ENTRIES SUPPLIED -
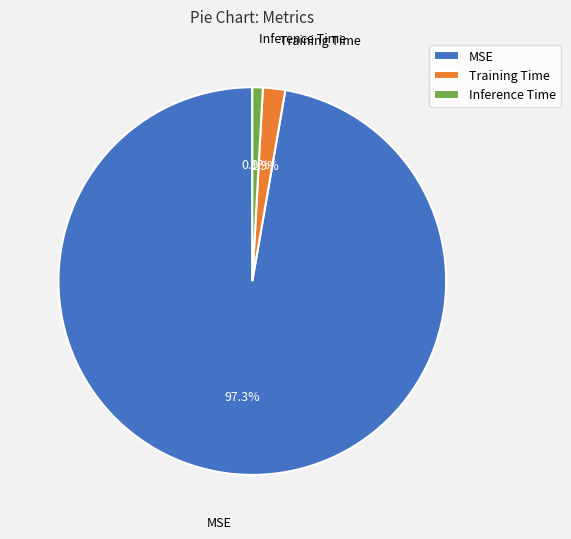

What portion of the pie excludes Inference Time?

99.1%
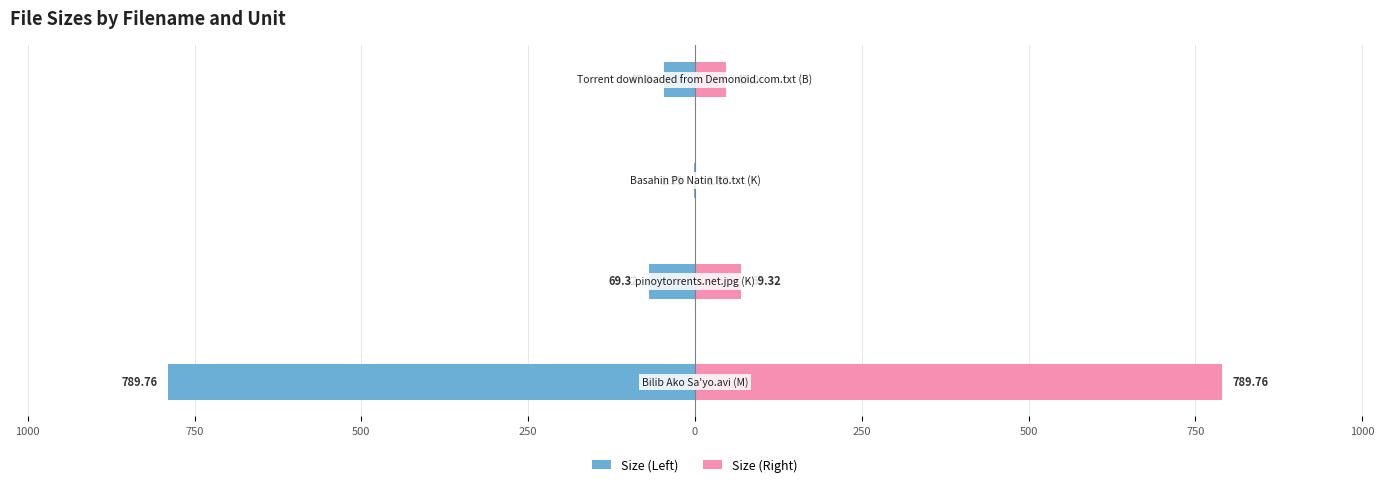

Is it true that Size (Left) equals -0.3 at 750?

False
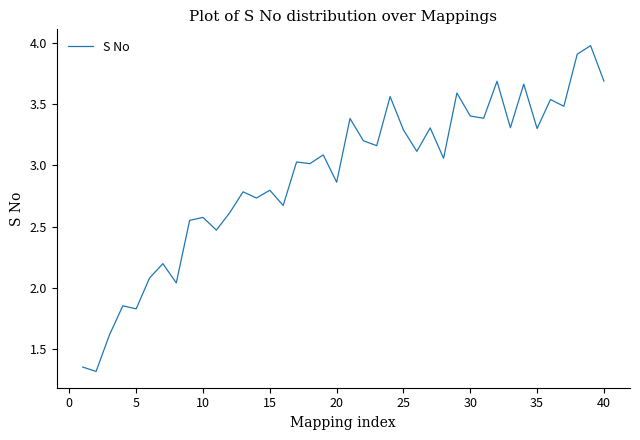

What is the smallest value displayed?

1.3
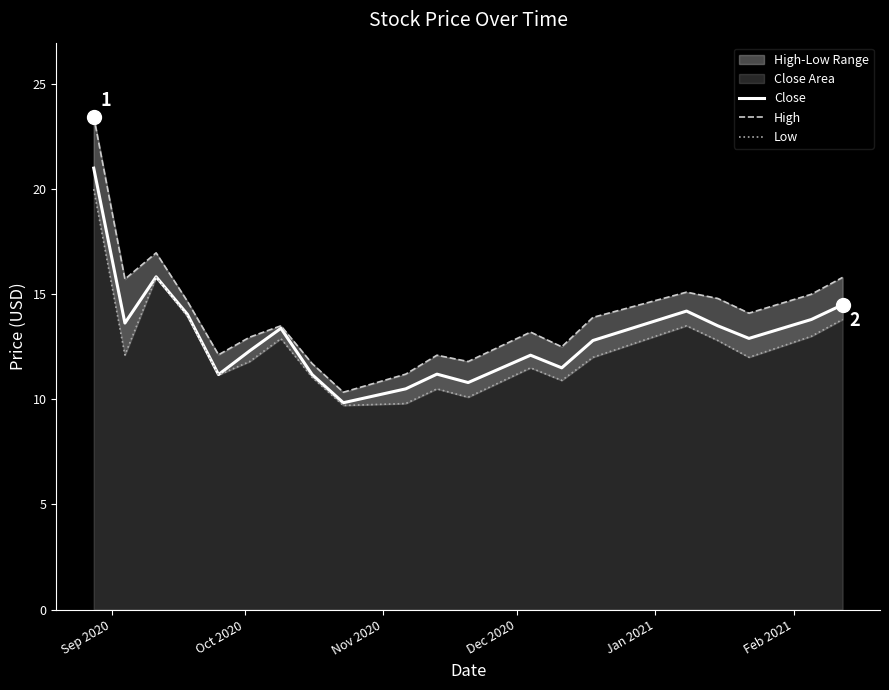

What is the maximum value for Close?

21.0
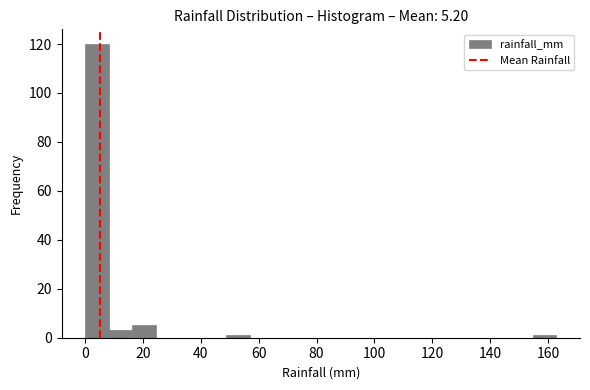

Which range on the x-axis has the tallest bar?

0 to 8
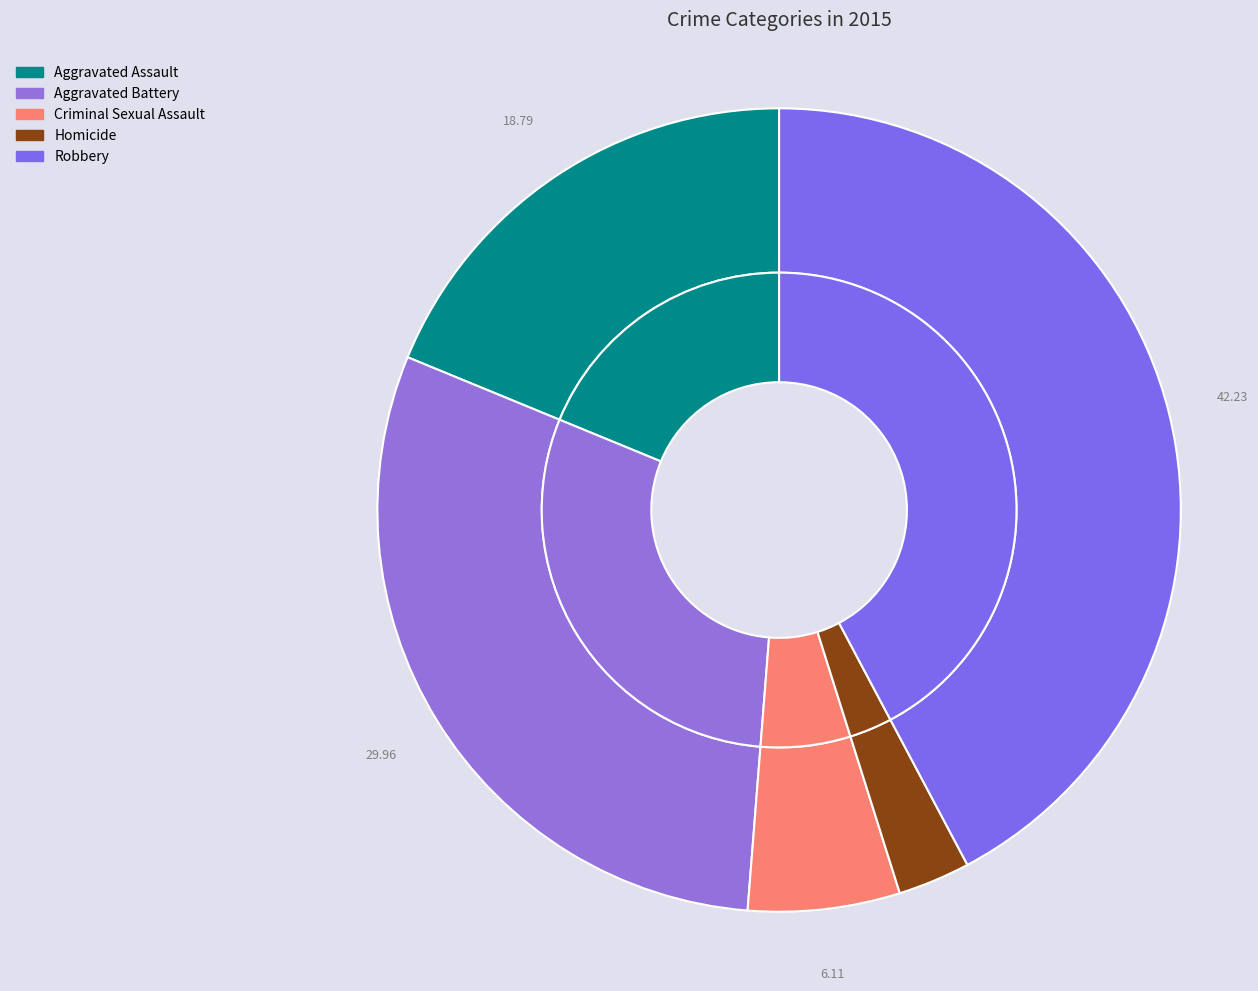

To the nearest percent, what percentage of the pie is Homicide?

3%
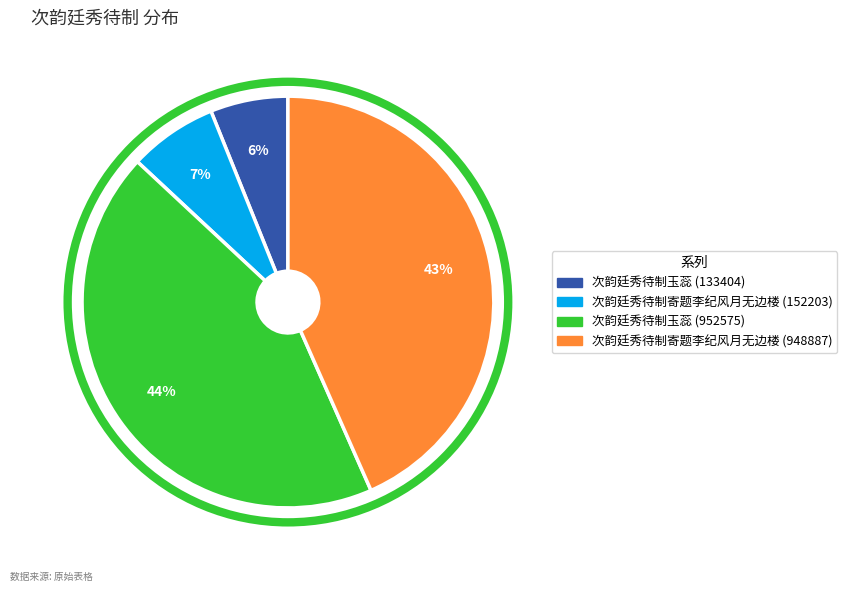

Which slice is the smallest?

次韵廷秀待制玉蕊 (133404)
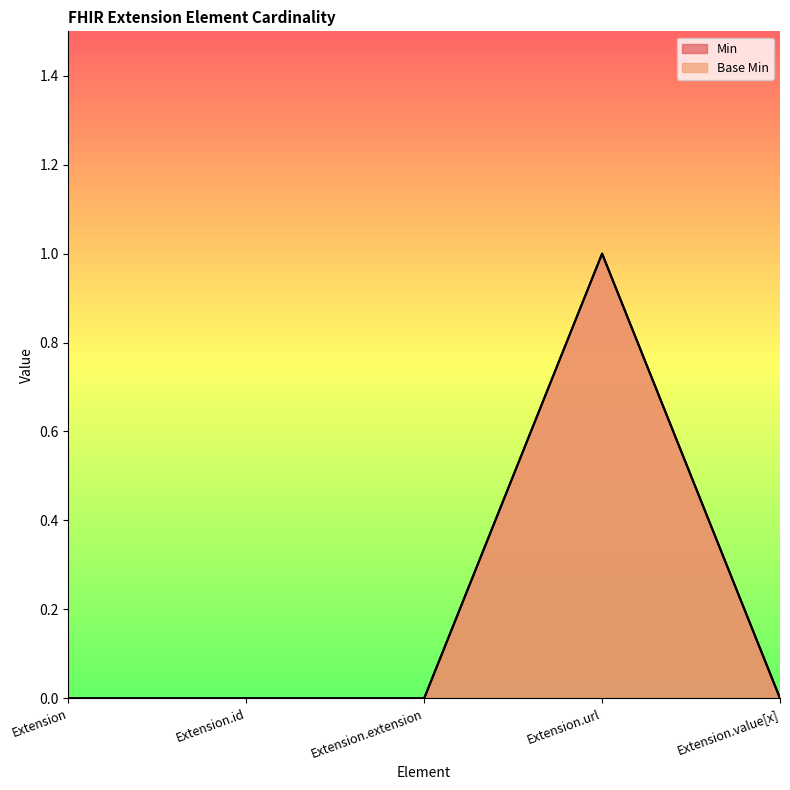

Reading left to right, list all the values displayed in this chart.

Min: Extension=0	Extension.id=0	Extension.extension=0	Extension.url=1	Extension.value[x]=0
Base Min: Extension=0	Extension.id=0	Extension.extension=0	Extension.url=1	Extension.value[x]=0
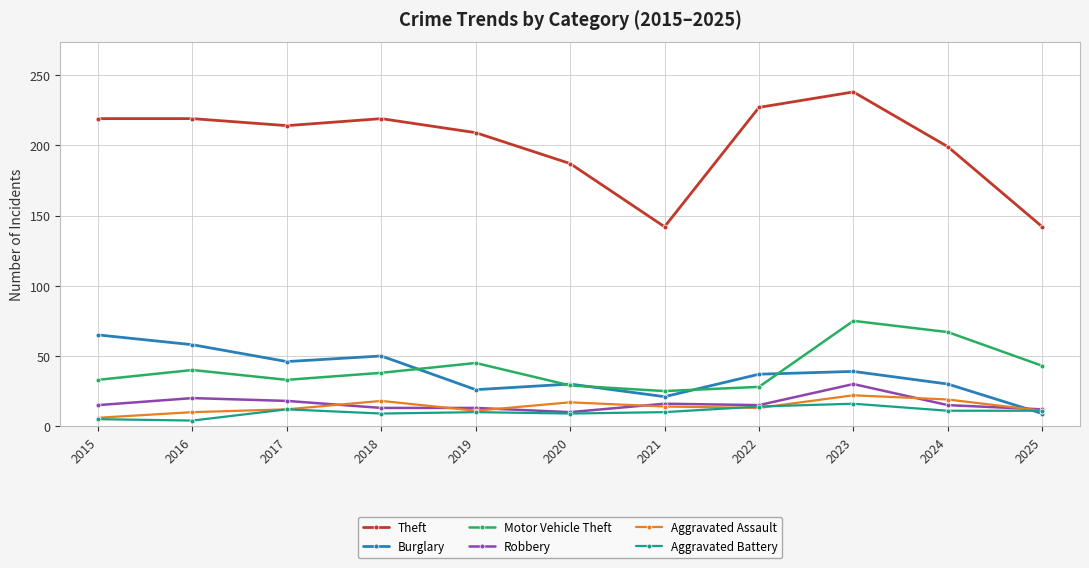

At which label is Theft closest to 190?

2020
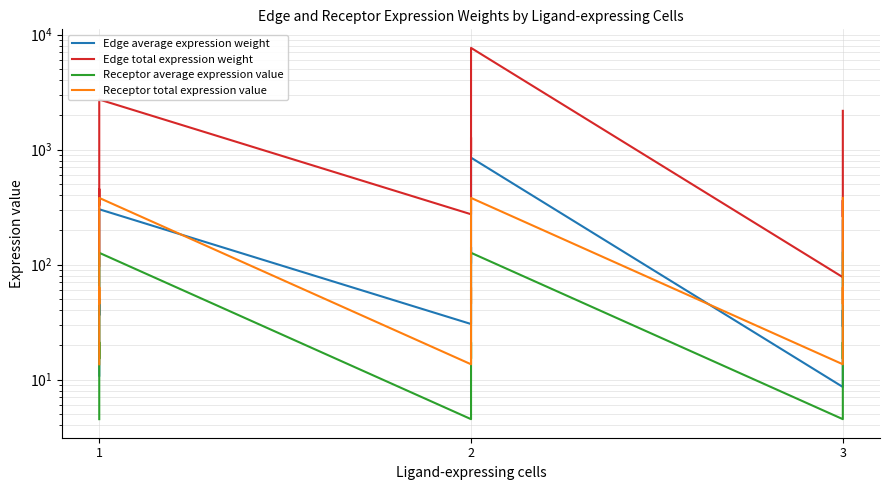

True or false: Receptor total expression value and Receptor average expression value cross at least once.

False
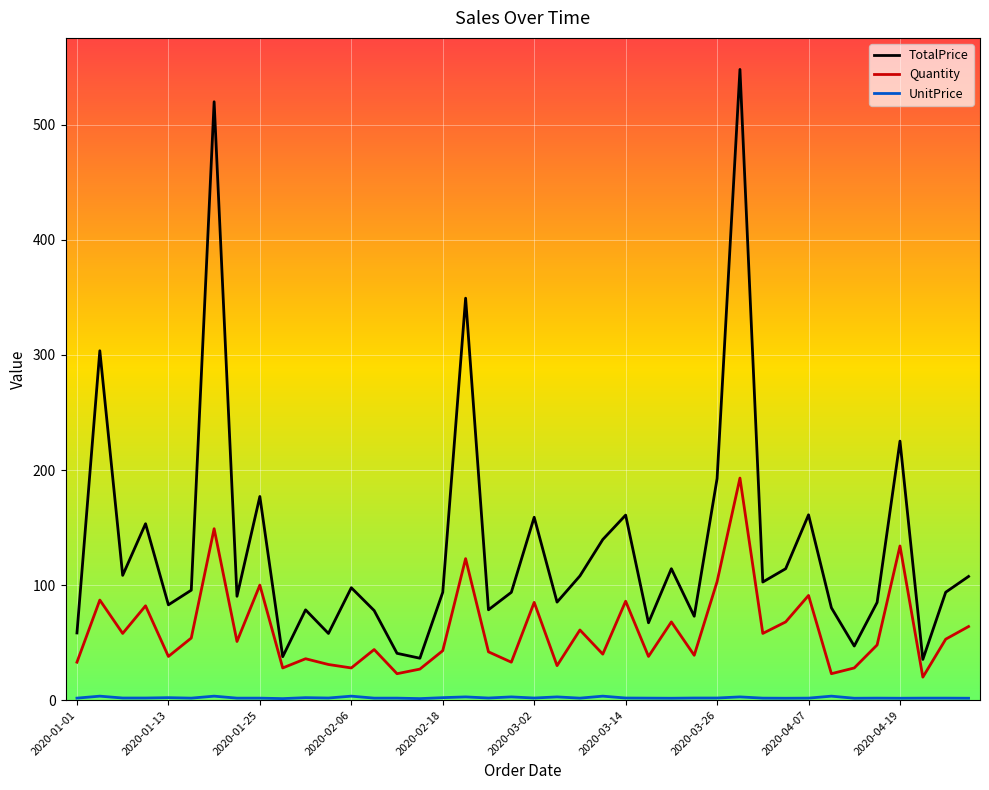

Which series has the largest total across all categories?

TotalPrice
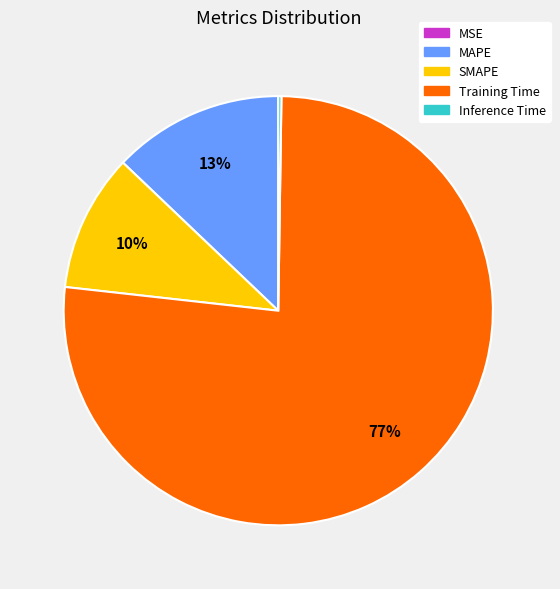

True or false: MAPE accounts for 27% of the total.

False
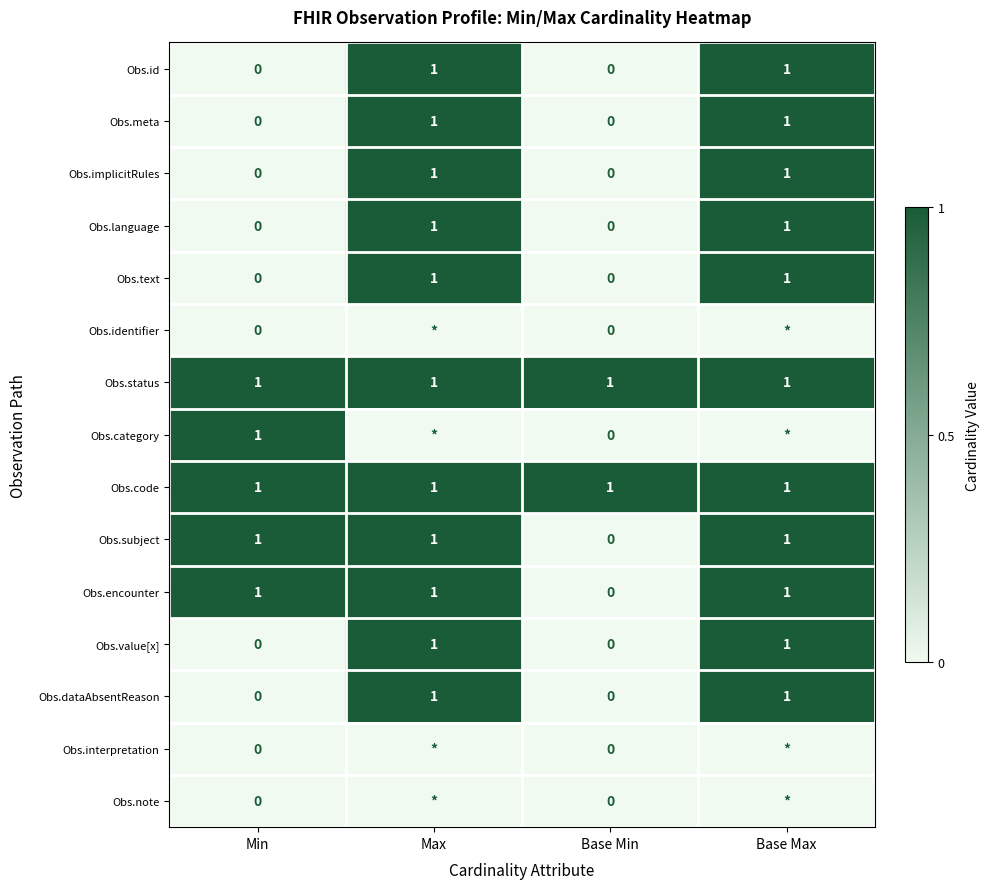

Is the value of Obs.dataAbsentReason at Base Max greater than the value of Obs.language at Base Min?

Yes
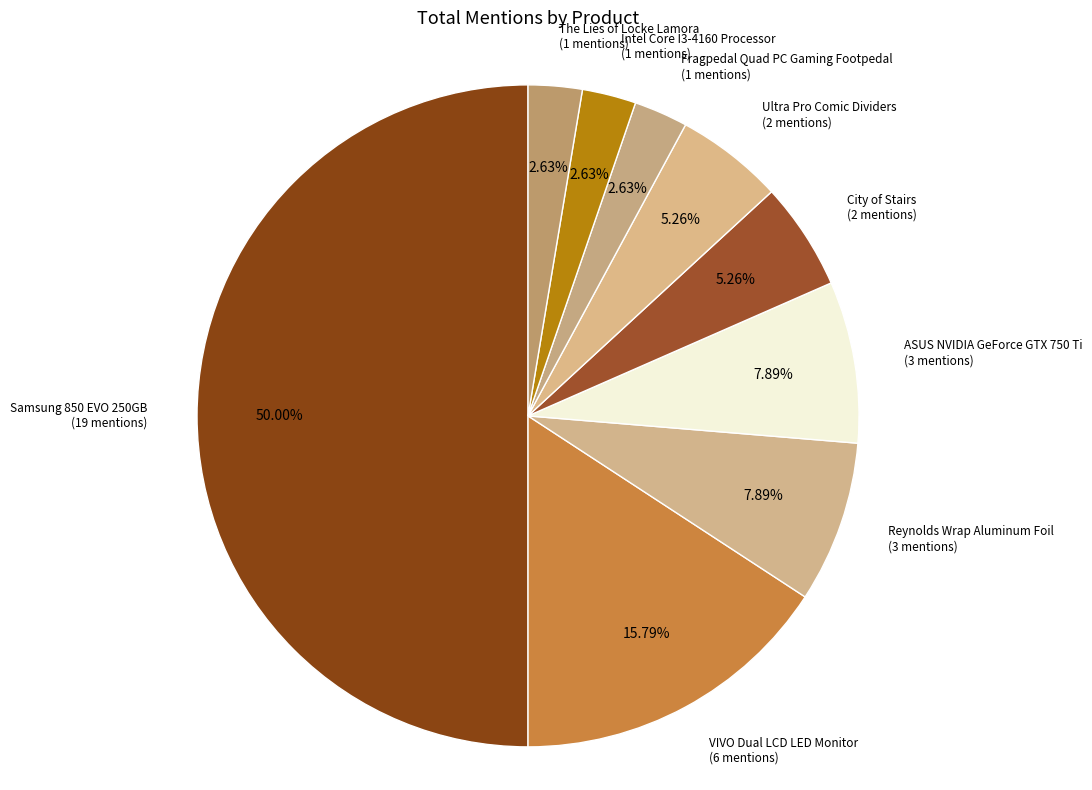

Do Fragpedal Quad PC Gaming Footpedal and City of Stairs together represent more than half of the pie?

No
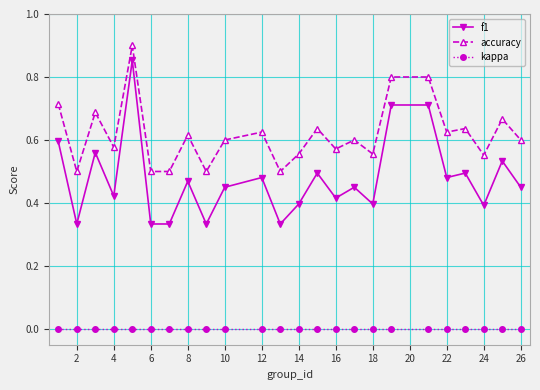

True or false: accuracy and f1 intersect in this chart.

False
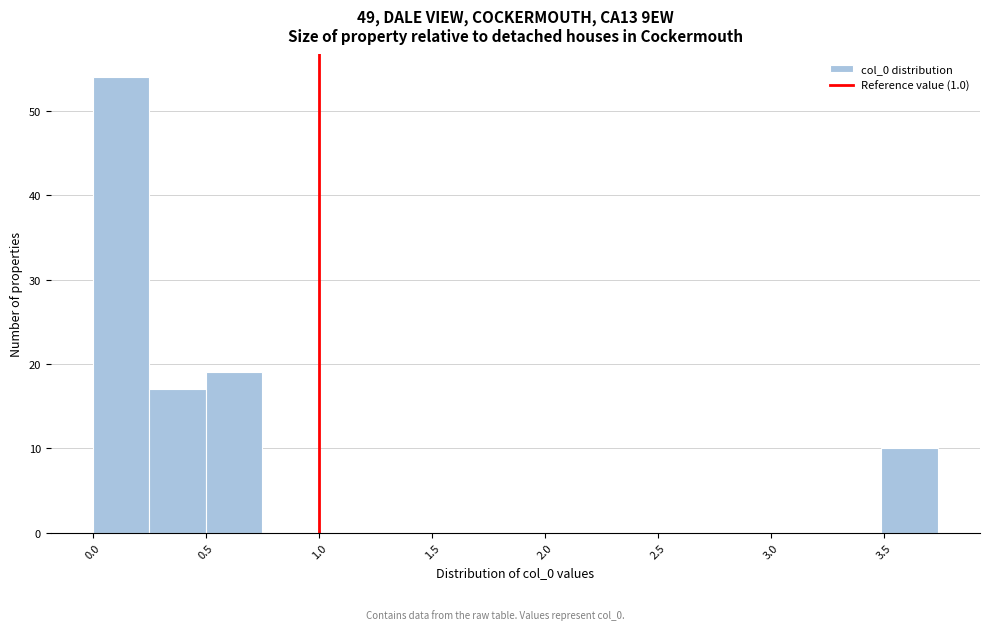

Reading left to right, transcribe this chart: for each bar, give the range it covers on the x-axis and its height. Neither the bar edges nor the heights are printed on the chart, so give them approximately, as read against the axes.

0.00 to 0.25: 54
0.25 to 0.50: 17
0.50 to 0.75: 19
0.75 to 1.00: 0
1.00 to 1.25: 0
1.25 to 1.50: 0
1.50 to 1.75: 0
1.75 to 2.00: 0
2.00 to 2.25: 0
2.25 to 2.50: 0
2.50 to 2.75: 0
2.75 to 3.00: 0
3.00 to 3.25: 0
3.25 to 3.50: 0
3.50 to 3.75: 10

WORK REQUEST -
Gather every line from the items above that contains the word "than".

YOUR SOLUTION -
Is the value of Obs.dataAbsentReason at Base Max greater than the value of Obs.language at Base Min?
Do Fragpedal Quad PC Gaming Footpedal and City of Stairs together represent more than half of the pie?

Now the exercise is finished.